All coronavirus patients in severe conditions in Israel who are currently connected to heart and lung by-pass machines are below the age of 60, data revealed on Monday appears to show.
The Israeli ECMO Association added that all critically ill COVID patients under 60, who are currently connected to ECMO (extracorporeal life support) machines had not been vaccinated.
The data also found that all those who died after being hooked up to the machine, had not been administered the vaccines.
ECMO has been used in especially critical cases of coronavirus since the early days of the pandemic. Approximately half of all patients put on the machine have died despite the treatment because of the severity of their symptoms.
Some 31 unvaccinated patients have been put on ECMO since the start of the current, fourth wave of morbidity and five have since died - all below the age of 60.
Six patients over the age of 60 were also attached to the machine at some point but they had received the vaccine four to six months prior to hospitalization and were able to wean themselves off ECMO.
The chairman of the Israeli ECMO Association, Dr. Yigal Kasif, said the data proved non-vaccinated patients suffer from more severe COVID symptoms.
"These patients in the 40 to 60 age group, who are treated with the ECMO machines - die, while older patients including some with underlying conditions who had been vaccinated – survive.
"Doctors treating patients on ECMO have expressed their frustration over those irrefutable numbers," he said.
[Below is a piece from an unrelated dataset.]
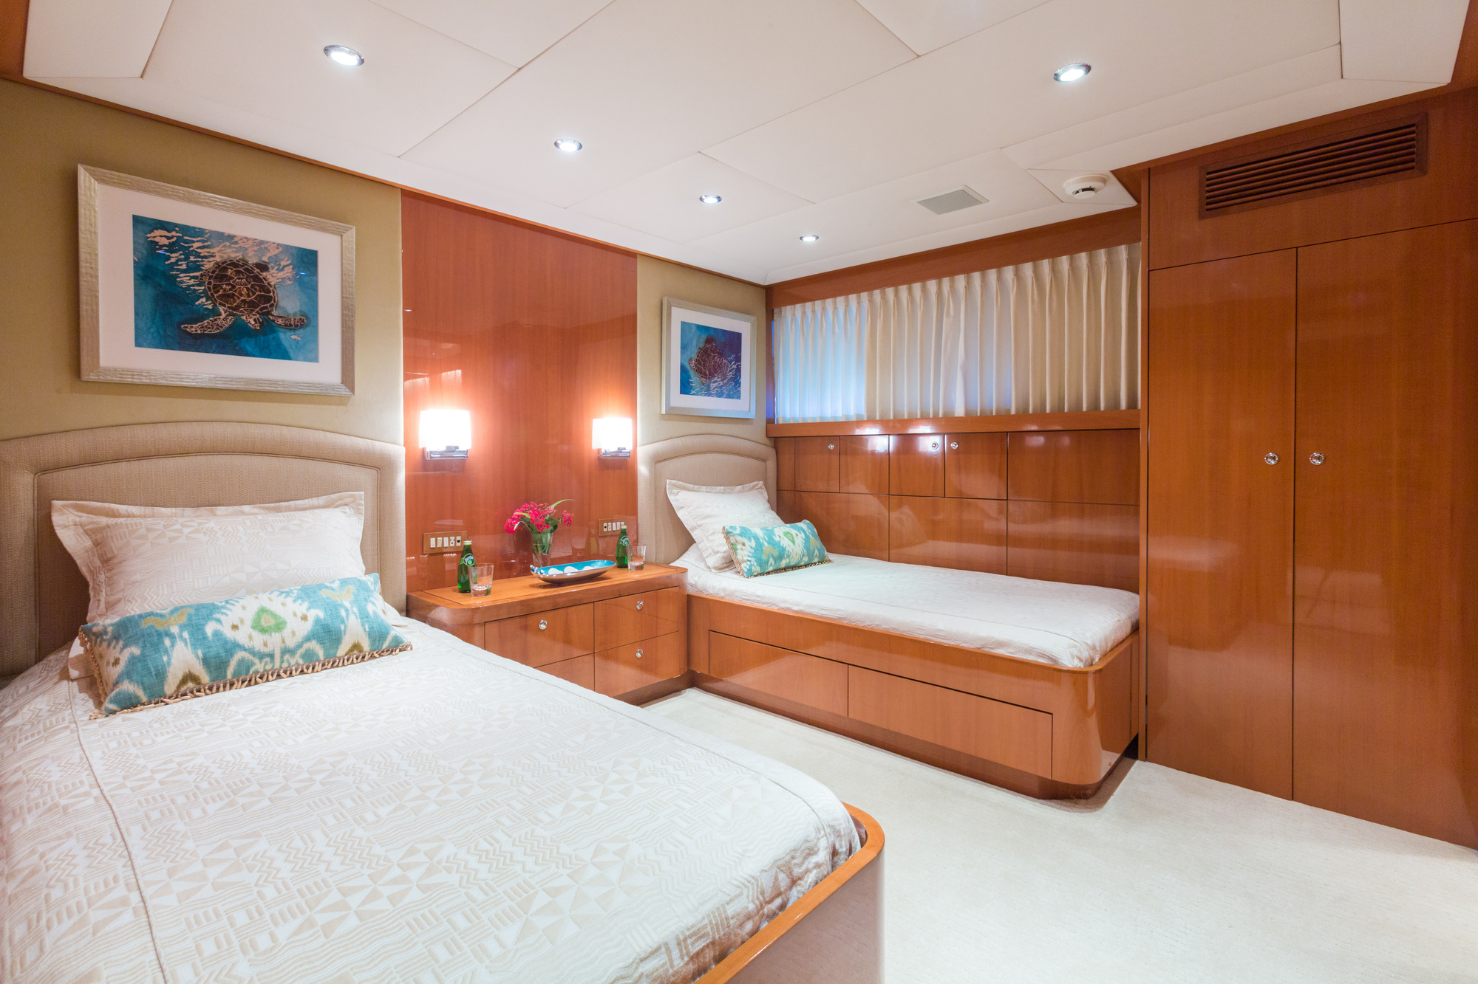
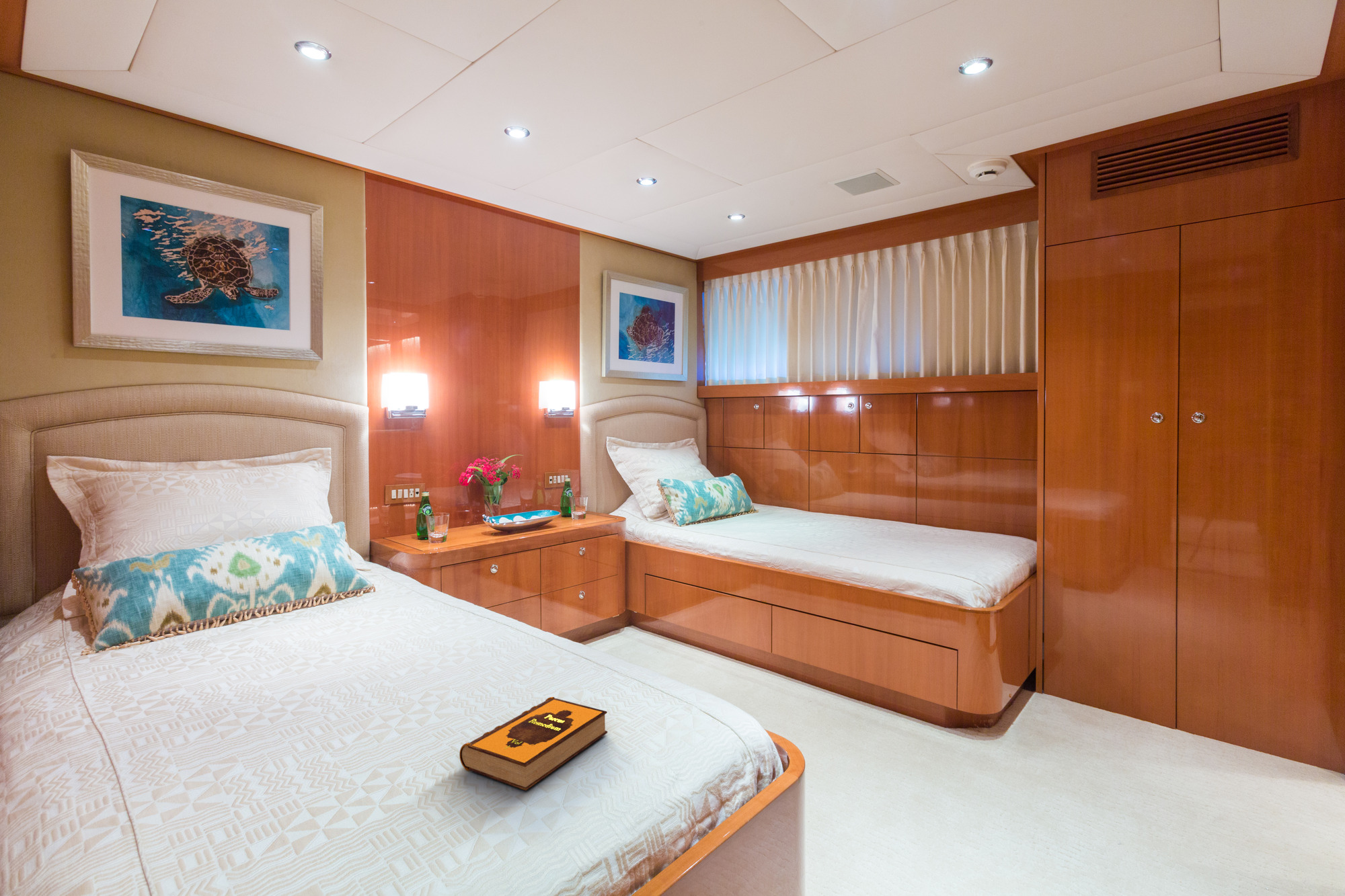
+ hardback book [459,696,608,791]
The treatment comes at the most critical stage of COVID-19, when the body's respiratory system is most impacted.
"Vaccines protect from COVID-related death and from the need to be treated with ECMO. Anyone who had never witnessed a seriously ill virus patient on the machine cannot understand the difficulty," he said.
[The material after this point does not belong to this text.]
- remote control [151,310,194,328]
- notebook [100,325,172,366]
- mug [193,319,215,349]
"These are people who are tragically unable even to bid their families farewell in their final days," he said.
A 48-year-old man and a 51-year-old woman – both unvaccinated - were the latest patients to be put on ECMO at the Wolfson Medical Center in Holon.
"All our patients on ECMO had not been vaccinated," Dr. Arie Soroksky, head of the ICU, said.
"The unvaccinated younger population is especially vulnerable to serious illness," he said.
"We give them oxygen and when that fails, we put them on ventilators but when their lungs are too weak and ventilators are not enough, we treat them with ECMO. Their family members then often rush to get vaccinated," he said.